[Saved entries]
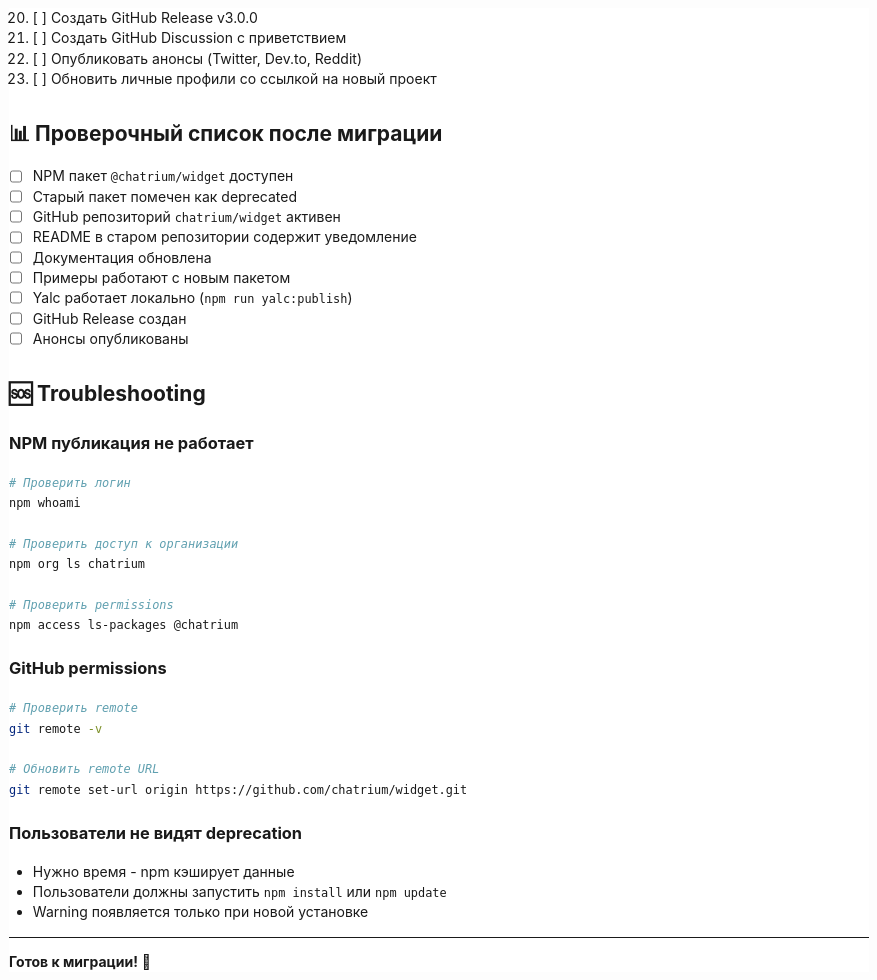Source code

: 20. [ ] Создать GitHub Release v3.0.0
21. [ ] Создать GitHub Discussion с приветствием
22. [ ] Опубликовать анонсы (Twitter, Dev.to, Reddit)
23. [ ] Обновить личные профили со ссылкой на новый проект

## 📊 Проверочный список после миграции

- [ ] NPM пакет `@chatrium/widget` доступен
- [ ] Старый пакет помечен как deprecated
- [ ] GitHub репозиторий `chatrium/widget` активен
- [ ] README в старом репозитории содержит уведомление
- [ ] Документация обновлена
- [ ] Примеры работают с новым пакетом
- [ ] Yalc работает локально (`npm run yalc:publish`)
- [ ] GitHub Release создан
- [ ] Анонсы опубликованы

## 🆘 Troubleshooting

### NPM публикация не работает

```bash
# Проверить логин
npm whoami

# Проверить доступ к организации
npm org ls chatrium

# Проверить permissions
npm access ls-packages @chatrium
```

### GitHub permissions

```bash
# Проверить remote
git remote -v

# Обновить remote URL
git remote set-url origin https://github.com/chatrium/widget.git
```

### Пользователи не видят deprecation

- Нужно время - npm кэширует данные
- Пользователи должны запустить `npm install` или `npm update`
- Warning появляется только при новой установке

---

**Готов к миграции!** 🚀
---
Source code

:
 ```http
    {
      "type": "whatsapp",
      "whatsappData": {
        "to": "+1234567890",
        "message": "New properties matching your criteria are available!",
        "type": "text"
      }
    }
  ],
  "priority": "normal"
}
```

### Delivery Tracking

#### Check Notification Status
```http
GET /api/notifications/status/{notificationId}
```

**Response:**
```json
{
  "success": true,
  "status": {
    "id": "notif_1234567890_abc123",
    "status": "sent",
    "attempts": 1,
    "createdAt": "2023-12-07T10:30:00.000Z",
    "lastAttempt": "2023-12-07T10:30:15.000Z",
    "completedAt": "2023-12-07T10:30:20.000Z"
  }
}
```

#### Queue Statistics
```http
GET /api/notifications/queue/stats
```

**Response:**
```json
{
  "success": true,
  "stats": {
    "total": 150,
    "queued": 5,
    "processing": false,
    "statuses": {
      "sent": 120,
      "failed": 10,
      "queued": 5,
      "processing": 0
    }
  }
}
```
...
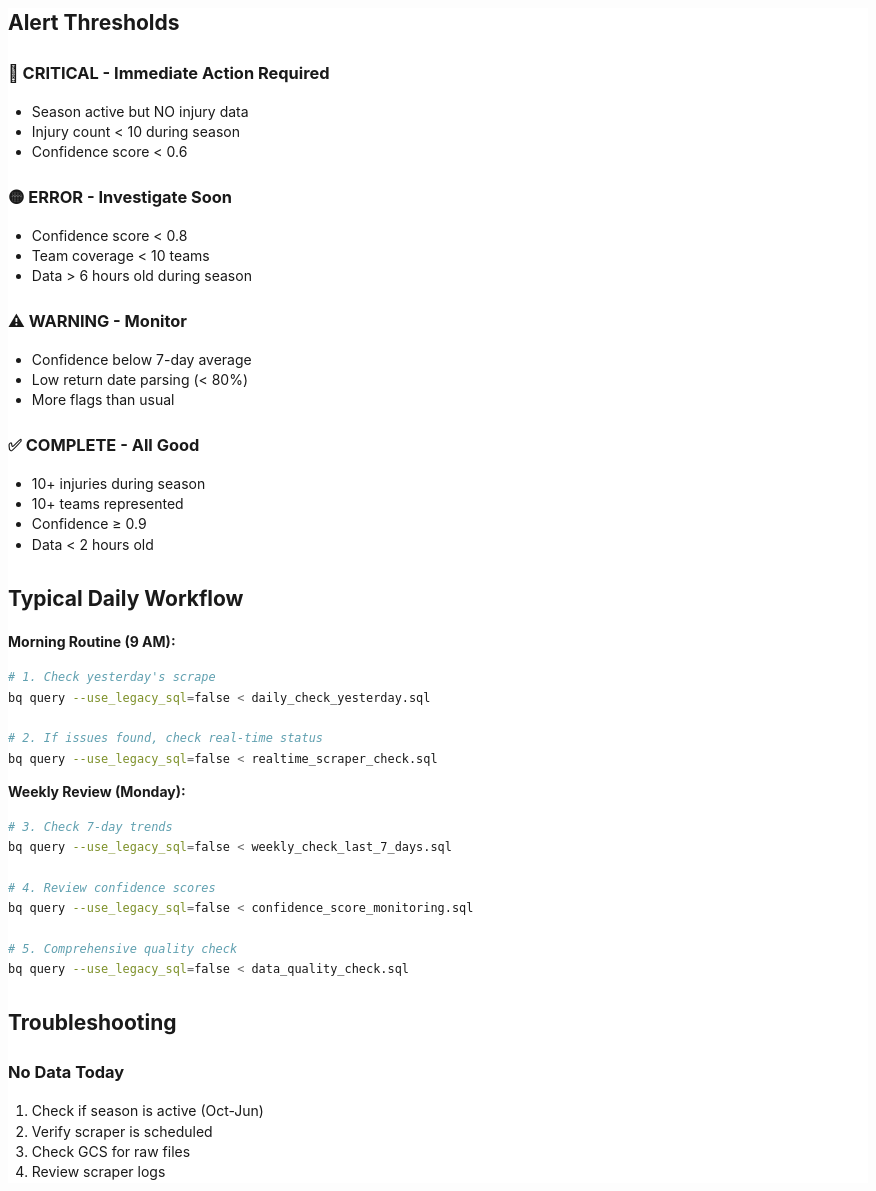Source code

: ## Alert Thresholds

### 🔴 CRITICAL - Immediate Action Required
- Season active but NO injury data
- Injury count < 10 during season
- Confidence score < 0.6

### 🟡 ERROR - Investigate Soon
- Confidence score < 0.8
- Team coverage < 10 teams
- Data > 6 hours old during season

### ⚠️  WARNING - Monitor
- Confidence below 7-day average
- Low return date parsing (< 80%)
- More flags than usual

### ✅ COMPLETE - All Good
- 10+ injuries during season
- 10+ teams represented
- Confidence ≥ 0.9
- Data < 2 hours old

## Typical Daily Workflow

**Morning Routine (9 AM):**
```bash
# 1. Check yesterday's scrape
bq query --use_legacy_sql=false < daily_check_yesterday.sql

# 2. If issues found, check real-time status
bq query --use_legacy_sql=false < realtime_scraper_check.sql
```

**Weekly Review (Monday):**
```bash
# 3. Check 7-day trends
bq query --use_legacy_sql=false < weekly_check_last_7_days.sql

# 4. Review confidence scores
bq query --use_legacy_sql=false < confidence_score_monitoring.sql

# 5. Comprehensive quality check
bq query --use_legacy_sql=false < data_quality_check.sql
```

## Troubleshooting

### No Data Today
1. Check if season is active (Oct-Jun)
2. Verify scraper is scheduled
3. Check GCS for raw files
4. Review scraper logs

▶ EXERCISE BRIEF: In the records above, find the lines holding "Release". Copy each one.

▶ ANSWER SPACE:
: 20. [ ] Создать GitHub Release v3.0.0
- [ ] GitHub Release создан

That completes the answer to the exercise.